Think about an international sporting organisation that is currently in turmoil and in the media. What are the governance issues that they are grappling with?

Professor Simon Chadwick recently wrote: “Many sports have been grappling with governance issues for several years, in some cases even decades. Several sports have unconvincingly tried to address such issues, (and) there remains a governance vacuum across world sport.”

Perhaps one of the most challenging aspects of governance in club and community sport is converting passion and dedication of volunteers into focused governance.

The Sport England Club Matters website suggests that:

“Good governance is about having the right structure, people, policies and procedures in place at your club”.

The Australian Sports Commission go on to argue that this requires leadership, integrity and good judgment.

So what are the main characteristics of good governance that you can apply to your sporting context?

Well, good governance is accountable

The fundamental requirement of good governance is accountability. As such, there is an obligation to report, explain and be responsible for the consequences of any decisions made.

Good governance is transparent

People should be able to follow and understand the decision-making process. This means that they will be able to clearly see how and why a decision was made – what information, advice and consultation was considered, and which legislative requirements (when relevant) were followed.

Good governance is ethical

All decisions made must be consistent with relevant legislation, regulations and other formal frameworks; but they must also respect the commonly held values of the stakeholders and community at large.

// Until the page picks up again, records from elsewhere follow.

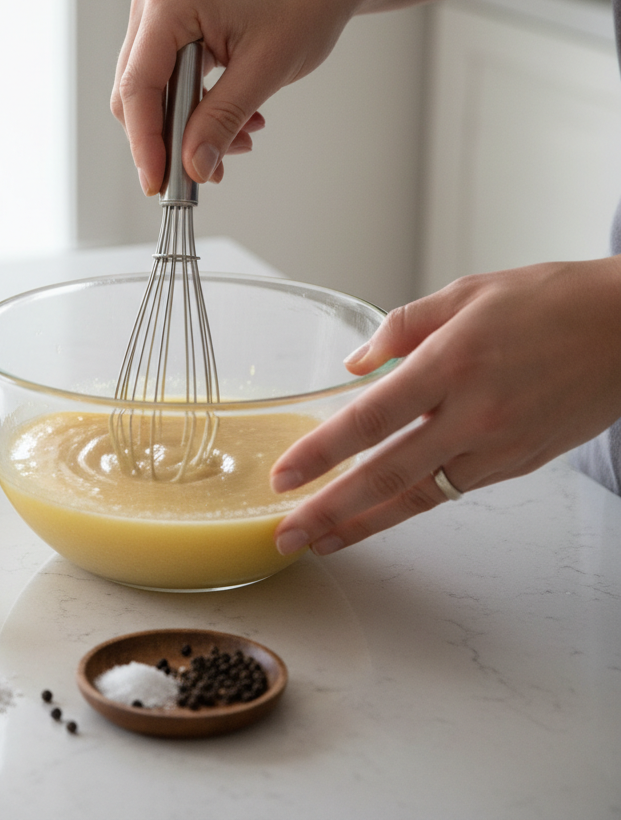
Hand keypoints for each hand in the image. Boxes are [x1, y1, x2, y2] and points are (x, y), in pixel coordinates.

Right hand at [110, 0, 362, 194]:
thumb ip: (222, 120)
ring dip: (190, 130)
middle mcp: (153, 7)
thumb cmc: (302, 6)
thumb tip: (193, 167)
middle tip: (205, 172)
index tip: (157, 183)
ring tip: (239, 140)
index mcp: (169, 4)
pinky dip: (198, 115)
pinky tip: (236, 123)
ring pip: (153, 98)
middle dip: (170, 140)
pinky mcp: (171, 35)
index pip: (138, 87)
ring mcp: (159, 20)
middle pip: (137, 96)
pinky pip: (170, 89)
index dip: (144, 142)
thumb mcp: (264, 71)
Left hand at [271, 257, 620, 555]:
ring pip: (420, 495)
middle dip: (331, 510)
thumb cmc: (550, 301)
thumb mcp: (466, 293)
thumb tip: (355, 365)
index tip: (284, 476)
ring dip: (365, 523)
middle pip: (388, 473)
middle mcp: (474, 412)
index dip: (322, 451)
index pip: (371, 417)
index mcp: (452, 362)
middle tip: (288, 535)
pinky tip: (378, 515)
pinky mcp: (518, 464)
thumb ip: (402, 327)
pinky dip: (411, 506)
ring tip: (321, 542)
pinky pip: (452, 489)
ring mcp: (499, 446)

Ethical behaviour puts the needs of the organisation ahead of individual interests.

Good governance is responsive

An organisation should always try to serve the needs of stakeholders while balancing competing interests in a timely, appropriate and responsive manner.

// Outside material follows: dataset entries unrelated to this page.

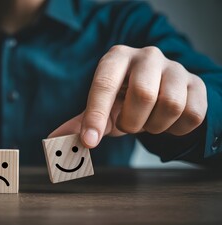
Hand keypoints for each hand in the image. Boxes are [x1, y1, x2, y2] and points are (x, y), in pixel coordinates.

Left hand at [49, 45, 206, 147]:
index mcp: (116, 58)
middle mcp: (147, 56)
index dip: (96, 114)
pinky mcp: (198, 84)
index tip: (89, 141)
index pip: (104, 84)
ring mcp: (175, 68)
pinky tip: (167, 121)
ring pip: (170, 106)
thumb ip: (80, 123)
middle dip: (132, 121)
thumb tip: (54, 139)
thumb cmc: (124, 101)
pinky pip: (191, 115)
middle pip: (143, 94)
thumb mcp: (102, 109)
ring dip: (154, 126)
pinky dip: (175, 129)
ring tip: (148, 120)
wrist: (159, 93)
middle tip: (129, 124)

Good governance is equitable and inclusive

An organisation’s wellbeing results from all of its stakeholders feeling their interests have been considered in the decision-making process.

Good governance is effective and efficient

An organisation should implement decisions and follow processes that make the best use of the available people, resources and time to ensure the best possible results.

And, good governance is participatory and diverse

The very nature of sport is that it is for everyone. Diversity, inclusiveness, and the ability to appeal to and represent all of society needs to be understood and demonstrated by Directors.

Anyone affected by or interested in a decision should have the opportunity to participate in the process for making that decision.

A culture of respect, tolerance, inclusiveness, and integrity is a function of the organisation’s leaders. By embracing differences and similarities, the Board can ensure its composition and membership reflect the wider society.

Take now an organisation you are familiar with, and consider them in the light of these seven dimensions.

How accountable are they? How transparent?

For each one judge whether your organisation hits or misses – give them a score out of 10.

And be prepared to justify that score. Why are they a hit or a miss?

And finally propose how might they improve, and how this might benefit the communities they represent.